Nous ne croyons pas à la romance dominante où 40 – 45 est « la der des der ». Nous voyons dans le cœur et l’esprit des hommes d’ici et – contrairement à tout ce qui se dit – en particulier dans la jeunesse, des signes que ces potentialités sont toujours bien vivantes et que des circonstances idéologiques, économiques et politiques précises – et qui n’ont rien d’improbable – peuvent précipiter. Qui a passé des vacances ou, mieux encore, travaillé en Yougoslavie (et nous voulons dire de manière suivie et répétée), dans les années 1960 – 1980, aurait eu bien du mal à prophétiser l’ampleur des carnages des années 1990. Et à ceux qui invoqueraient les « haines séculaires » balkaniques, faut-il rappeler qu’en matière de haines aussi bien séculaires que récentes, l’Europe entière est abondamment pourvue, sans parler de sa haine bien partagée des « étrangers », qui donne – dans des régions autrefois nazies ou collaboratrices – des scores électoraux hallucinants au néo-fascisme : Autriche, Italie, Croatie, Sud de la France, Flandre, etc.
Par conséquent, si « la chevauchée furieuse » s’ancre complètement dans la réalité rwandaise, son traitement devrait interdire à quiconque de penser que pareilles catastrophes sont un apanage des « nègres ». Et si ce point de vue sous-tend l’ensemble du projet, nous envisageons de plus un bref et bizarre épilogue (dans une discothèque
« techno » en Europe, par exemple) qui renverrait chacun à ce doute salutaire sur la nature et les virus de la « civilisation » des « droits de l’homme ».

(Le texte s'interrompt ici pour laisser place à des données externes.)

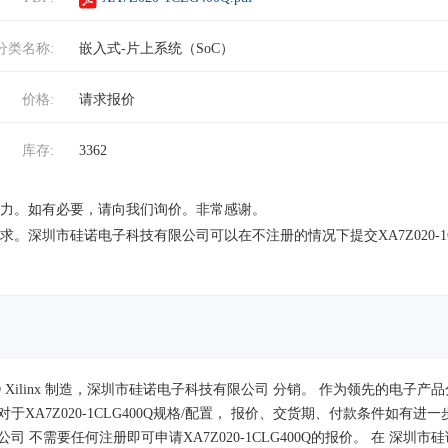
分类名称:
嵌入式-片上系统（SoC）
价格:
请求报价
库存:
3362
有竞争力。如有必要，请向我们询价。非常感谢。
请求。深圳市硅诺电子科技有限公司可以在不注册的情况下提交XA7Z020-1C
）由 AMD Xilinx 制造，深圳市硅诺电子科技有限公司 分销。 作为领先
A7Z020-1CLG400Q规格/配置， 报价、交货期、付款条件如有
司 不需要任何注册即可申请XA7Z020-1CLG400Q的报价。 在 深圳市硅诺电子科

De cet ensemble de données se dégageait déjà une certitude : « la chevauchée furieuse » ne pouvait être une « petite forme ». Il semblait impossible de donner corps à cette métaphore, à cette analyse, à cette dramaturgie, gardant à l’esprit les deux préoccupations citées, sans se trouver assigné à une forme de grande envergure et, probablement, plutôt composite dans ses moyens d’exposition.

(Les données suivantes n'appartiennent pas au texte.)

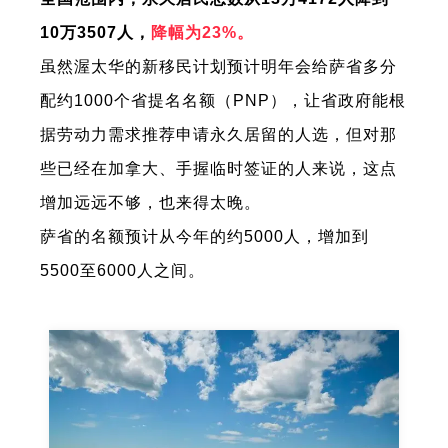
10万3507人，
降幅为23%。
虽然渥太华的新移民计划预计明年会给萨省多分
配约1000个省提名名额（PNP），让省政府能根
据劳动力需求推荐申请永久居留的人选，但对那
些已经在加拿大、手握临时签证的人来说，这点
增加远远不够，也来得太晚。
萨省的名额预计从今年的约5000人，增加到
5500至6000人之间。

Nous avons donc privilégié la lecture d’œuvres dramatiques répondant au moins à deux critères.
D’abord que le traitement d’un sujet soit inscrit dans une grande durée (exemple : la guerre des Deux Roses, à laquelle Shakespeare consacre trois HENRI VI et qui se prolonge dans RICHARD III) et soit d’une ampleur et d’une importance historique évidentes (exemple : L’INSTRUCTION de Peter Weiss).

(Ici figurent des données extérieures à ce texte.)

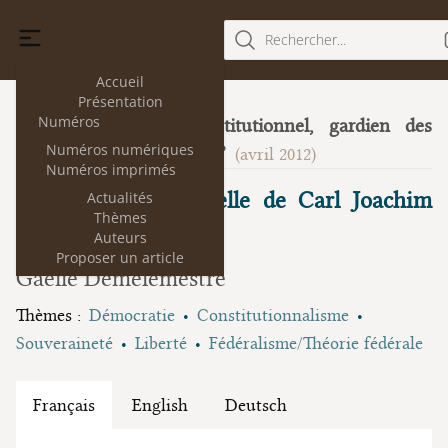
Rechercher...
Accueil
Présentation
Numéros
Le Conseil constitutionnel, gardien des
7
Numéros numériques
libertés publiques?
(avril 2012)
Numéros imprimés
La pensée processuelle de Carl Joachim
Actualités
Thèmes
Friedrich
Auteurs
Proposer un article
Gaëlle Demelemestre
Thèmes :
Démocratie
Constitutionnalisme
Souveraineté
Liberté
Fédéralisme/Théorie fédérale
Français
English
Deutsch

Ensuite qu’il s’agisse de l’invention d’une dramaturgie originale, spécifique au traitement du fait ou du contexte en question (exemple : le procès des criminels nazis remis en forme par Weiss est une suite de « chants » qui reprend le plan du PARADIS de Dante).
Dans plusieurs cas nous ne nous sommes pas contentés de lire les œuvres, leurs sources et leurs commentaires, nous avons aussi étudié les réalisations scéniques qui en avaient été données. Sur quelques sujets nous avons dépassé l’étude et mis la lecture à l’épreuve de la prati- que. Par exemple : avec une classe du Conservatoire de Liège, un travail sur la trilogie des HENRI VI aboutissant à un essai de montage de scènes, pour voir si l’on pouvait, sans la tuer, ramener à moins de cent pages et à trois heures de spectacle cette fresque en quinze actes. Dans un autre registre, depuis 1992, j’ai intensément travaillé sur Brecht. J’ai monté six fois, et six fois différemment, LA DÉCISION. J’ai surtout mis en scène LA MÈRE, version complète avec chants et musiques d’Eisler, reprise deux saisons de suite. Cette production, jouée avec succès en Belgique et en France, a été précédée d’un long travail dramaturgique non seulement sur les écrits de Brecht,
mais aussi sur les traces filmiques, les photos, les disques, les archives du Berliner, etc. Depuis 1995 je fais partie de la direction du Collectif Brecht, qui organise animations scolaires, colloques internationaux (avec, par exemple, Philippe Ivernel et Manfred Wekwerth), publications, séminaires, spectacles, destinés à mieux faire connaître son œuvre et prolonger la réflexion sur les objectifs qu’il s’assignait. Ce travail nous a été d’un grand secours dans l’approche du projet Rwanda.